### BRIEF
Exclude pictures; retype the lines below from the line containing "fx_px: 2946" through the end of the records, both ends kept.

### RECORDS TO PROCESS
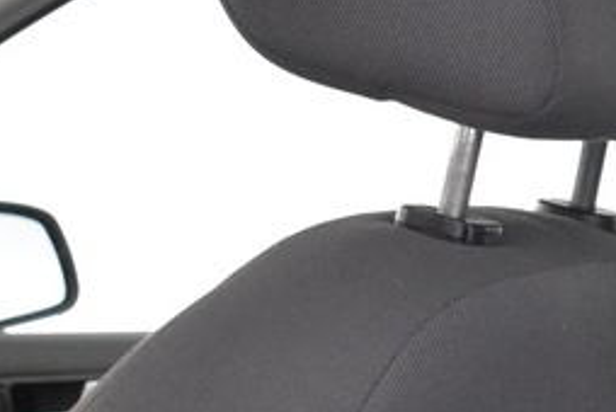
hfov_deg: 11.4
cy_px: 734
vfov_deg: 7.8
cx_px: 975
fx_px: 2946
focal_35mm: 172
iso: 2200
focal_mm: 18
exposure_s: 1/30
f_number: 3.5
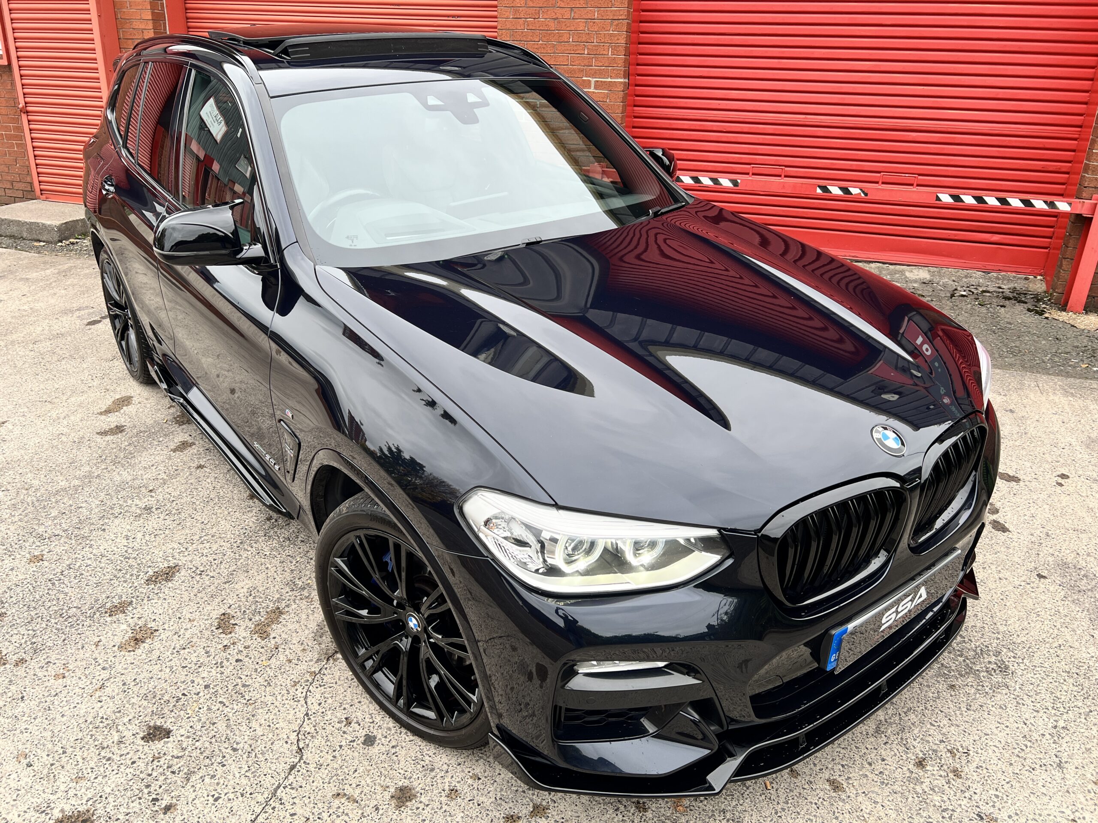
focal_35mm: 26
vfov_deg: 53.1
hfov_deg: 67.3
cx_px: 549
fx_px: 825
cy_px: 412
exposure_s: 1/218
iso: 40
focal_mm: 5.7
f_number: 1.5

### EXPECTED OUTPUT
fx_px: 2946
focal_35mm: 172
iso: 2200
focal_mm: 18
exposure_s: 1/30
f_number: 3.5
focal_35mm: 26
vfov_deg: 53.1
hfov_deg: 67.3
cx_px: 549
fx_px: 825
cy_px: 412
exposure_s: 1/218
iso: 40
focal_mm: 5.7
f_number: 1.5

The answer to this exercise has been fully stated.